--- Text excerpt Enclosed Below ---
You are viewing a plain text version of this content. The canonical link for it is here.
Posted to solr-user@lucene.apache.org by Charles Wardell <ch...@bcsolution.com> on 2011/04/06 22:26:39 UTC
unindexible Chars?
Once and awhile, my post.jar seems to fail on commit. Durring the commit process, I have gotten a few errors. One is that EOF character found, and another is that semicolon expected after &the. I also have come across a > was expected.
So my question is what characters do I need to strip out of the source text to ensure all posts are sucessful?
One side note. I have placed the text fields within <![CDATA[ ]] before adding the document.
Thanks,
Charlie
Re: unindexible Chars?
Posted by Markus Jelsma <ma...@openindex.io>.
> Once and awhile, my post.jar seems to fail on commit. Durring the commit
> process, I have gotten a few errors. One is that EOF character found, and
> another is that semicolon expected after &the. I also have come across a >
> was expected.
>
> So my question is what characters do I need to strip out of the source text
> to ensure all posts are sucessful?
The usual, it _must_ be valid XML.
>
> One side note. I have placed the text fields within <![CDATA[ ]] before
> adding the document.
That's not a bad idea, then at least nothing bad can happen with the data
embedded in the element. Usually these errors indicate invalid XML.
Try xmllint with some XML body giving errors.
>
> Thanks,
> Charlie
--- End of Enclosed Text excerpt ---
--- Information shown Enclosed Below ---
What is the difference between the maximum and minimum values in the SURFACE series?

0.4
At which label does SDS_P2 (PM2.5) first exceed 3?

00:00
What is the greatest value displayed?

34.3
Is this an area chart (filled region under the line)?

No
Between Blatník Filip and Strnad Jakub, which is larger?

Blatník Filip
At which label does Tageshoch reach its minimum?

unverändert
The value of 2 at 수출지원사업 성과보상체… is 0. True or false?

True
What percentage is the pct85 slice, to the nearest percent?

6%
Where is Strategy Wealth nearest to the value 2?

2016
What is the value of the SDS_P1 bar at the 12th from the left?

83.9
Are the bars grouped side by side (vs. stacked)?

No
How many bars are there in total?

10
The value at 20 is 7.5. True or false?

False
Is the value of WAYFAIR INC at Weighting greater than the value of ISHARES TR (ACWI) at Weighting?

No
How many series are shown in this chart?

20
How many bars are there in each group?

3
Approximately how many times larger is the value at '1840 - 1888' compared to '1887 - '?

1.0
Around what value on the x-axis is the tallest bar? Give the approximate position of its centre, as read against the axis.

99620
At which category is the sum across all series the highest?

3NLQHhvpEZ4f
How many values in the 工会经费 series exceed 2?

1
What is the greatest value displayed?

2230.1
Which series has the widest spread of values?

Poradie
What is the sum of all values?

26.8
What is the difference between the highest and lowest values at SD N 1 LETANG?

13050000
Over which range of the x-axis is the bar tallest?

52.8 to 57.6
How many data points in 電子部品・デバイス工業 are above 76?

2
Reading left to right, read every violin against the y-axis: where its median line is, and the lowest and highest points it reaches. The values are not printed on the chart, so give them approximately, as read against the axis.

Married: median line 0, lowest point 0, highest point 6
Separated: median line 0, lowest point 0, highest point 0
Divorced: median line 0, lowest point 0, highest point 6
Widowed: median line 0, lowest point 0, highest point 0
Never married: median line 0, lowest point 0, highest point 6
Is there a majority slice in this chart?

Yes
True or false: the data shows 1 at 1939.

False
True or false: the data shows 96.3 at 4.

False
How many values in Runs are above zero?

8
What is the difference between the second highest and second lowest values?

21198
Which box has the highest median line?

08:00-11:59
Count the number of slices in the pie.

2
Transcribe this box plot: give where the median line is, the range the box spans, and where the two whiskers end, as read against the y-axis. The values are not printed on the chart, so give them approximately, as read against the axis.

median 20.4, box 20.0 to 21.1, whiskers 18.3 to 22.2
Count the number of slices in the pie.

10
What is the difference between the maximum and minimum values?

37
--- End of Enclosed Information shown ---
(What you will do):
(a) Rewrite the thread from the words "You are viewing" through the words "Markus Jelsma <ma...@openindex.io>.", switching "commit" to "update".
(b) For each statement, say yes or no depending on whether the thread agrees with it, and quote the deciding words from the thread. (i) The reply says the posted data has to be valid XML. (ii) The original poster says the text fields were left outside CDATA. (iii) The reply suggests trying xmllint on an XML body that gives errors.
The listing plays no part in what follows.

(Answers provided):
(a)
You are viewing a plain text version of this content. The canonical link for it is here.
Posted to solr-user@lucene.apache.org by Charles Wardell <ch...@bcsolution.com> on 2011/04/06 22:26:39 UTC
unindexible Chars?
Once and awhile, my post.jar seems to fail on update. Durring the update process, I have gotten a few errors. One is that EOF character found, and another is that semicolon expected after &the. I also have come across a > was expected.
So my question is what characters do I need to strip out of the source text to ensure all posts are sucessful?
One side note. I have placed the text fields within <![CDATA[ ]] before adding the document.
Thanks,
Charlie
Re: unindexible Chars?
Posted by Markus Jelsma <ma...@openindex.io>.

(b)
(i) Yes: "The usual, it _must_ be valid XML."
(ii) No: "I have placed the text fields within <![CDATA[ ]] before adding the document."
(iii) Yes: "Try xmllint with some XML body giving errors."